TEXT PROVIDED:
**********

India's little Tibet

Dreamland of all fans of the Himalayas, a true alternative to oppressed Tibet – here people are still free to do and think whatever they want. Religion is really lived in the Buddhist monasteries, not only a show for tourists. If you’re outside and on the move you’ll meet soldiers and police men (Ladakh is a sensitive border region after all) – but they are generally very friendly to westerners and guests from abroad.

Ladakh is our Home

Nowhere in India we feel more secure, we are absolute experts and know our way around the state, we know it like the back of our hand.

Facts & Figures

Ladakh is a simple travel country in the furthest north of India, people are friendly, the climate very agreeable for westerners. The only thing worrying for travellers is the high altitude of 3,500 m on average. But if you follow some simple rules, you will adapt to the high altitude in a short time. Altitude sickness is very uncommon.

The Himalayas and the culture of Tibetan Buddhism have been fascinating people for a long time. Ladakh can combine those two in a very harmonious and carefree way.

Area: 59.000 km2
Capital: Leh
Population: 270.000
Religion: 40% tibetan buddhists (66% in Leh District, 14% in Kargil District), 45% muslims (77% in Kargil District, 14% in Leh District), 15% other religions
Best time of travel: May-October (for Trekking: June-September)

**********

INFORMATION GIVEN:
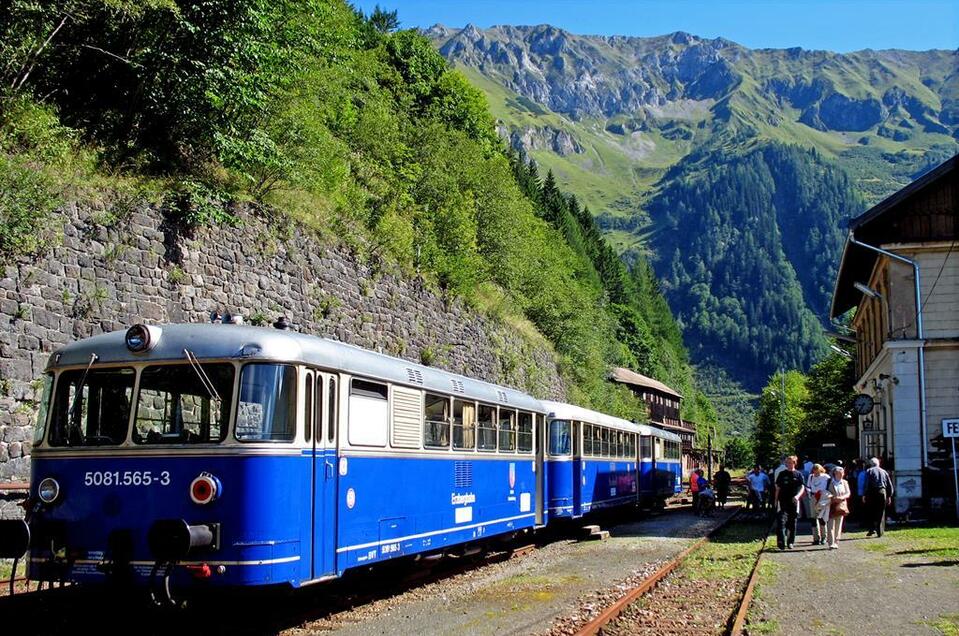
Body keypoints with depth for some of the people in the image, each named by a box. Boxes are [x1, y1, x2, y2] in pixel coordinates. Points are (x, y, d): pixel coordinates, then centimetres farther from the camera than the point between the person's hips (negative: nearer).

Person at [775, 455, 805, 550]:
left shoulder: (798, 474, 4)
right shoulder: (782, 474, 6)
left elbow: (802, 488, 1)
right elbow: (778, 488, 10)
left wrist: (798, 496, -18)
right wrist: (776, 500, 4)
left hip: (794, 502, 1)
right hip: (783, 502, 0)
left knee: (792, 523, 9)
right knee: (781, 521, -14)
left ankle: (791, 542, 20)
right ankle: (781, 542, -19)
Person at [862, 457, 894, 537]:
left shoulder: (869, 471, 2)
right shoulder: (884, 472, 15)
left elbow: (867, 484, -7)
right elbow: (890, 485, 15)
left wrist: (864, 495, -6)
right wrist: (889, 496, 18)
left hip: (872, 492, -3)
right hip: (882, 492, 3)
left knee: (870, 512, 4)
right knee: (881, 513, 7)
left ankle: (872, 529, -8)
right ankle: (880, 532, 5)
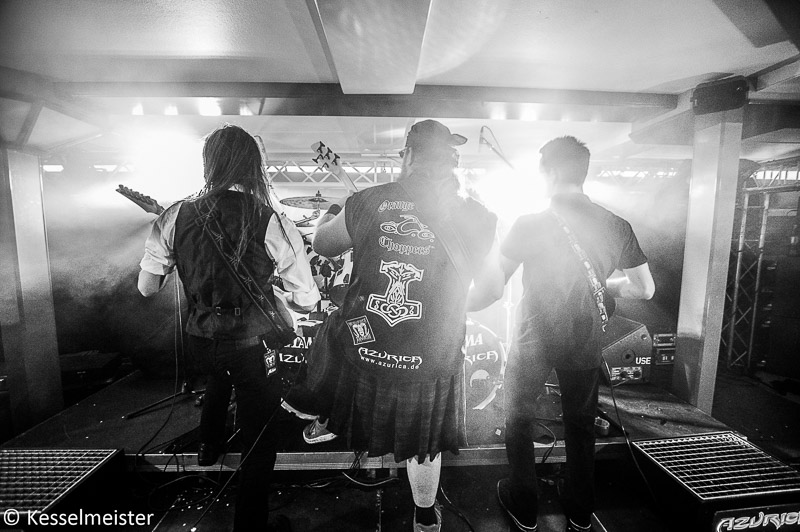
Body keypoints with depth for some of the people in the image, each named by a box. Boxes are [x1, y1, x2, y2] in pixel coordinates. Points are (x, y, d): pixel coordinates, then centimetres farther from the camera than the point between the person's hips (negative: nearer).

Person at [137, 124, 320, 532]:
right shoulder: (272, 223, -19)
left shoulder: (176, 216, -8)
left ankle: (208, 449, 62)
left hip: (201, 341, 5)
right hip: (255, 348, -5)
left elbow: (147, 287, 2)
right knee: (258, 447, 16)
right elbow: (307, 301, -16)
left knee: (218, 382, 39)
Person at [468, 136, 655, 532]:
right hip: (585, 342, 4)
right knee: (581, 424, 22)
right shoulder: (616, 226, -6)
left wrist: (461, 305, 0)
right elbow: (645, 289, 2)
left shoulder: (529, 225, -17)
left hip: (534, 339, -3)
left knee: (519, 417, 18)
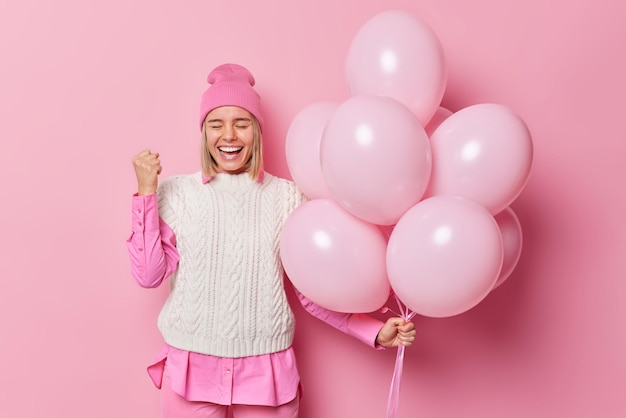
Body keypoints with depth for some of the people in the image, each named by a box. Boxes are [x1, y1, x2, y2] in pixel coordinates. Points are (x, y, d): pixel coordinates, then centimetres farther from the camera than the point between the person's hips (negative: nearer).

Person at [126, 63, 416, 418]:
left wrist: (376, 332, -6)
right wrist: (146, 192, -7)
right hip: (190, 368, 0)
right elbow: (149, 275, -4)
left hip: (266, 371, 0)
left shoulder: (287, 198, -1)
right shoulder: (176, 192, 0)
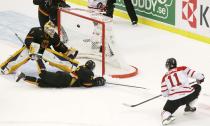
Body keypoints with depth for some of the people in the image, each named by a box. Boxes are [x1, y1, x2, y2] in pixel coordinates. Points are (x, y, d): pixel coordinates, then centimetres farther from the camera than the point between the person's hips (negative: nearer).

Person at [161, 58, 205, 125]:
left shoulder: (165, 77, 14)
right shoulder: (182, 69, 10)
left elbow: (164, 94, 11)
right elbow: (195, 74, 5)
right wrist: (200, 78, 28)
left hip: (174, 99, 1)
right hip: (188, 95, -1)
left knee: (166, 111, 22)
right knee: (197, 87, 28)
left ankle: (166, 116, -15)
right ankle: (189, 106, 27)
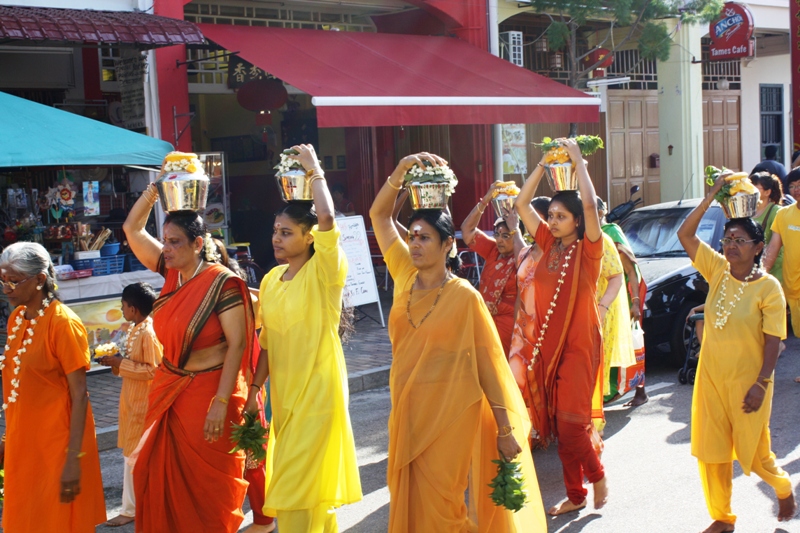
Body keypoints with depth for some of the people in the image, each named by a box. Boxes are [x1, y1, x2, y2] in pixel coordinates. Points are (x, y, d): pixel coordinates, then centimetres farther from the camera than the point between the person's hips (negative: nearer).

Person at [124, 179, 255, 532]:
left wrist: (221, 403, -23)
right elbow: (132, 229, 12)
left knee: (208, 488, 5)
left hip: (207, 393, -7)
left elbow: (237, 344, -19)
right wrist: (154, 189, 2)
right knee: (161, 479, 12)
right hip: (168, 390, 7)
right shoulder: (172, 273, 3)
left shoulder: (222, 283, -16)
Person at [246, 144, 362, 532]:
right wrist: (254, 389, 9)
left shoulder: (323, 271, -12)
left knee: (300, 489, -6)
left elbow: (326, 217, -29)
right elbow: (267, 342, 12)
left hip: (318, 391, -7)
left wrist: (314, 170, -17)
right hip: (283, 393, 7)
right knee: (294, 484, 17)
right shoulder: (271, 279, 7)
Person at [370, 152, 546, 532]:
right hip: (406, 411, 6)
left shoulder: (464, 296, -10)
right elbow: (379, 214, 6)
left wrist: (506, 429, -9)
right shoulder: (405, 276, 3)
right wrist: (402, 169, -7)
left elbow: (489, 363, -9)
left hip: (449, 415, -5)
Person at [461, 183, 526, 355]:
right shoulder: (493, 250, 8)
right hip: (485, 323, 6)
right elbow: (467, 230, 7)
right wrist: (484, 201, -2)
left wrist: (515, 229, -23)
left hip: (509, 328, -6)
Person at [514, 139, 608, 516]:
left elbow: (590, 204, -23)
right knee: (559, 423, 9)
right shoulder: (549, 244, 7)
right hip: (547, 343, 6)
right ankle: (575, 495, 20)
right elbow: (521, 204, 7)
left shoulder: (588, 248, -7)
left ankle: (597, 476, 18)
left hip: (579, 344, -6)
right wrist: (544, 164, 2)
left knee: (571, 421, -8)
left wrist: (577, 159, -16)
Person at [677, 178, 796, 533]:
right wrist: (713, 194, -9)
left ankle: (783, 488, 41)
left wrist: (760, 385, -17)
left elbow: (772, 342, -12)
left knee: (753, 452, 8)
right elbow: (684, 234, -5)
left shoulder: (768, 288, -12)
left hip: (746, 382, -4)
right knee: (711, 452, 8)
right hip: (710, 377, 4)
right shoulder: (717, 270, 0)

**********

REQUIRED ACTIONS:
[1] Check each statement against the Ladakh travel text and answer yes or no, quoting the words that decide it. (a) Ladakh sits at an average altitude of 3,500 m. (b) Altitude sickness is common among visitors to Ladakh. (c) The best months for trekking are May through October.
[2] List every category in the facts list of the Ladakh travel text, each with its stated value.
[3] Write the next part of the Ladakh travel text, picking up after its final line in the same style.

TASK RESPONSES:
[1]
(a) Yes: "the high altitude of 3,500 m on average"
(b) No: "Altitude sickness is very uncommon."
(c) No: "(for Trekking: June-September)"

[2]
- Area: 59.000 km2
- Capital: Leh
- Population: 270.000
- Religion: 40% tibetan buddhists (66% in Leh District, 14% in Kargil District), 45% muslims (77% in Kargil District, 14% in Leh District), 15% other religions
- Best time of travel: May-October (for Trekking: June-September)

[3]
Climate: Ladakh is the only region without monsoon rain in India, generally it is arid and has a low amount of precipitation. Day temperatures in summer: up to and above 30 degree Celsius

Ladakh is a land in the furthest north of India at the border of Pakistan and China. Politically it is a Union Territory, geografically the continuation of the Tibetan High Plateau. Two of the mightiest mountain chains in the world are meeting here at an altitude between 5,000 and 7,000 meters: the Himalaya and the Karakoram.

Another meeting happens between Islam and Tibetan Buddhism.The western part of Ladakh is inhabited by Muslims, the eastern part mainly by Tibetan Buddhists.

Ladakh is often called Little Tibet. This description might be accurate for the size only, but Ladakh doesn’t have to hide behind its bigger brother. Many travellers appreciate Ladakh for its active culture, very much alive opposed to Tibet, where this culture cannot be alive anymore.

Here lives tibetan Buddhism

Tibetan Buddhism is thriving here. Monasteries are on top of sightseeing lists and there are as many monasteries as villages, every village has its own.

The three monasteries you should see while travelling Ladakh are: Thikse (one of the most beautiful), Hemis (the wealthiest) and Alchi (one of the oldest).

If you are interested in history you will be fascinated by the palaces of the former kings, the fortress ruins of souvereigns, petroglyphs from long ago and the flair of caravans who were travelling through the country for centuries. Even today you can feel that flair at the bazar of Leh.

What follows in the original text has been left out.